Reinigung – Hygiene – Desinfektion

Je nach Bundesland und Betreuungsform werden an das Hygienemanagement bzw. an die Kindertagespflegepersonen unterschiedliche Anforderungen gestellt. Eine Große Kindertagespflege (9 und mehr Kinder werden betreut) ist auf Grund der Vorgaben im Infektionsschutzgesetz (IFSG) einer Einrichtung – also einer KITA mit U3-Kindern – gleichgestellt.

Laut IFSG Paragraph 36 müssen Maßnahmen zur Infektionsprävention vorgehalten werden. Welche Maßnahmen das sind, wird in diesem Seminar erläutert. Ob nun gesetzlich verpflichtet oder nicht, haben verantwortungsbewusste Kindertagespflegepersonen großes Interesse daran, ein sicheres, auf die einrichtungsspezifischen Verhältnisse zugeschnittenes Hygienemanagement zu gewährleisten. Was gehört aus fachlicher Sicht dazu? Welche Risikostellen brauchen besondere Beachtung? Durch das Seminar besteht die Möglichkeit, die eigenen Routinen zu überprüfen und ggf. auf den aktuellen Stand zu bringen.

4 UE

Allergien und Unverträglichkeiten

In der öffentlichen Wahrnehmung sind Allergien und Unverträglichkeiten auf dem Vormarsch. Aber ist das wirklich so? Welche anderen Faktoren sind bei der Reaktion auf Speisen möglich? Was ist bei der Speisenversorgung zu beachten, so dass ein sicherer Alltag auch mit empfindlichen Kindern möglich ist?

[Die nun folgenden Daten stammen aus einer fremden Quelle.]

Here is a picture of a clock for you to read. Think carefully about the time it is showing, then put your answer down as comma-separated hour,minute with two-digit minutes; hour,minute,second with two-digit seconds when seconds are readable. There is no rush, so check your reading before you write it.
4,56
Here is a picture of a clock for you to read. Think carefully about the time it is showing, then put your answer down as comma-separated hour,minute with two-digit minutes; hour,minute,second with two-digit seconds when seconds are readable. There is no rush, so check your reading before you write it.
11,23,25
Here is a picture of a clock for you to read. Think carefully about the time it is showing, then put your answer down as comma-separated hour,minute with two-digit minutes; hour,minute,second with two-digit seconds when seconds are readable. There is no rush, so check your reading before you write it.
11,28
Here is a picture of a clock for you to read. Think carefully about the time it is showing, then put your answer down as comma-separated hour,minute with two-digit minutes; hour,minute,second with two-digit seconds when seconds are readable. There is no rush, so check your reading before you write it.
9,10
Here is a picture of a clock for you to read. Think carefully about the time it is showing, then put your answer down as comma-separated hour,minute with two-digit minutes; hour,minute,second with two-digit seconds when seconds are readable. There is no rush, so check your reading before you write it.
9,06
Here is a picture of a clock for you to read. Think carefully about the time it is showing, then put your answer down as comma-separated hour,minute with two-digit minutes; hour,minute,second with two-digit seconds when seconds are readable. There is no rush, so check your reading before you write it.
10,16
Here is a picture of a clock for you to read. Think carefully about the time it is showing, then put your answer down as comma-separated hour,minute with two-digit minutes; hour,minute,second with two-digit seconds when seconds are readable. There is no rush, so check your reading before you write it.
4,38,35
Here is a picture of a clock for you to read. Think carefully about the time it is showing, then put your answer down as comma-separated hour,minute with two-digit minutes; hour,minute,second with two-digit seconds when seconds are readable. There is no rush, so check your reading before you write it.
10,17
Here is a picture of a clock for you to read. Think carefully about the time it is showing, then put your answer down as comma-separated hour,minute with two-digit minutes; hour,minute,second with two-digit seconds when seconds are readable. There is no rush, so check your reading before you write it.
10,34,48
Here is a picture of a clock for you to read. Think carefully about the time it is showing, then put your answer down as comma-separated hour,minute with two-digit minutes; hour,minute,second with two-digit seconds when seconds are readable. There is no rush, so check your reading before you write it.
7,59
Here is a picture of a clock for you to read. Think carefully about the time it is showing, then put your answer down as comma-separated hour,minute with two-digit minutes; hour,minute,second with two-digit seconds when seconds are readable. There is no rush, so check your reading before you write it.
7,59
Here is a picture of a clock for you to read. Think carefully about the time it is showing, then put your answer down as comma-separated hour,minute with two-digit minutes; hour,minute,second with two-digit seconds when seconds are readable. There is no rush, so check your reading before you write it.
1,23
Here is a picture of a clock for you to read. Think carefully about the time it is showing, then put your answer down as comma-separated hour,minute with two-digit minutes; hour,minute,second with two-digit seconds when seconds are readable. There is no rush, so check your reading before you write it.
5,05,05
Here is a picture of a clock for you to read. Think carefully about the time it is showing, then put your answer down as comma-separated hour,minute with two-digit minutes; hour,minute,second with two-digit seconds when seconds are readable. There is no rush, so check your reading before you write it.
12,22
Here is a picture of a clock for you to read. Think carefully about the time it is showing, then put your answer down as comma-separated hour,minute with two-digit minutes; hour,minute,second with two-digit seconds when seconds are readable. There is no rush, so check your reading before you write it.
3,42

Wir zeigen in diesem Seminar auf, welche Risikopunkte im Auge behalten werden müssen, und richten ein spezielles Augenmerk auf die gesetzlichen Vorgaben zur Kennzeichnung von Speiseplänen.

3 UE oder nach Absprache

Von der richtigen ‚Bord-Apotheke‘ und den wichtigsten Kinderkrankheiten allgemein

In diesem Seminar sprechen wir über Krankheit bei Kindern im Allgemeinen. Auch Nicht-Mediziner sollten sich mit den Grundlagen auskennen, weil Erkrankungen jederzeit sehr plötzlich auftreten können!

Gelegentlich brauchen Kinder regelmäßig Medikamente, die sicher gelagert und richtig verabreicht werden müssen. Dies betrifft besonders die heilpädagogischen Einrichtungen und natürlich auch die Kindertagesstätten mit z.B. Asthma -, Diabetiker- und Nussallergiekindern.

Für unvorhergesehene Fälle und Unfälle ist ein korrekt ausgestatteter Verbandskasten nach DIN-Norm vorgeschrieben. In diesem Zusammenhang sprechen wir auch über das notwendige Verbandsbuch und darüber, wie Sie sich rechtlich absichern können, indem Sie jeden Verwendungseinsatz rechtssicher dokumentieren.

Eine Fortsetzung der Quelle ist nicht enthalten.